Take care out there and if I seem tied in knots please help!

Ack: *Michel Serres; #Benner, et al..

Saturday, February 17, 2007

Holistic Care No. 1

If you’ve checked the main website and some of the references you’ll have noticed the recurring theme of ‘holism’ and the assumed lack of progress in achieving “holistic care”. It has been talked about for decades, but how would we know even if holistic care was delivered into our midst? We need to know where to look and how to recognise holistic care. In which direction do we look – primary care, secondary care, or social care, or maybe all of these? The word 'achieved' also suggests measurement of some sort. So three points then:

  1. Definition – to recognise
  2. Criteria – to define and measure
  3. Location – to seek
Over several posts we’ll explore these points and see where we end up....
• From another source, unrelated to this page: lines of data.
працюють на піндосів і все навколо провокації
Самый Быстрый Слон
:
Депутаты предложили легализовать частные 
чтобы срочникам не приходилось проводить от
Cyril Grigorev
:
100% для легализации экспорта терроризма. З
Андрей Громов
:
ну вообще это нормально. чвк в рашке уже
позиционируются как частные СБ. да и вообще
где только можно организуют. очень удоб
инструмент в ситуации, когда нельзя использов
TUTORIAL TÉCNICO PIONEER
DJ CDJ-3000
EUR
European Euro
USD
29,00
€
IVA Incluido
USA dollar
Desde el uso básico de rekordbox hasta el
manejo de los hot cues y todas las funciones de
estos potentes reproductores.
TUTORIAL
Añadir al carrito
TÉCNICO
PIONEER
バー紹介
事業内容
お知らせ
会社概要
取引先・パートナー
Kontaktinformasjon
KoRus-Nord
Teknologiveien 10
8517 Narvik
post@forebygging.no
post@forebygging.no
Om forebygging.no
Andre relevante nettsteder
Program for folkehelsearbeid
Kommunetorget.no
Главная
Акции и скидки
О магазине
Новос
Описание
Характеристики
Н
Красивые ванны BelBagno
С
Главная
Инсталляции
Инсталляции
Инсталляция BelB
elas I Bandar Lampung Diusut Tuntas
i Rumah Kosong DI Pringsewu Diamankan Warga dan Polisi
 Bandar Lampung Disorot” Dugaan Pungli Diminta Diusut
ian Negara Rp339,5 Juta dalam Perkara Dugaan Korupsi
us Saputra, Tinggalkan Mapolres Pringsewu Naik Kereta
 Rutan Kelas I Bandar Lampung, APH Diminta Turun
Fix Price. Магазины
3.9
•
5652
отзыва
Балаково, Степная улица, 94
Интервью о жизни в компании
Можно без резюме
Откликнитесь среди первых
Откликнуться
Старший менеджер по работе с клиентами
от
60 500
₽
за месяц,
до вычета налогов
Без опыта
Wednesday, February 14, 2007

Hodges' model and the art of seeing

On paper and as presented to date Hodges' model suggests that the paths to holistic and integrated care merely requires consideration and recording of care concepts ordinarily 'out of scope'. Oh, if life were that simple! Looking at h2cm you can see why this assumption follows.

Two interests which I have not pursued for many years are astronomy and oil painting. The first time you look through a telescope at the moon or Jupiter, what do you see? We tend to think that what is there in the field of view is what we see, but even after a brief time at the eyepiece you learn to see. The last time I picked up a brush it felt good, but the buzz was missing. It helps to paint regularly, if time permitted joining an art club would definitely re-light the fuse. You have to be in the right frame of mind, ideally with a space permanently set-up with your table/easel and paints.

Hodges model can provide a space and using that space can help bring about *a change in the way of seeing that means a change in what is seen.

*Bortoft, H. (1996) The Wholeness of Nature: Goethe's Way of Science (Paperback), Floris Books.


This book could feature on the h2cm reading list!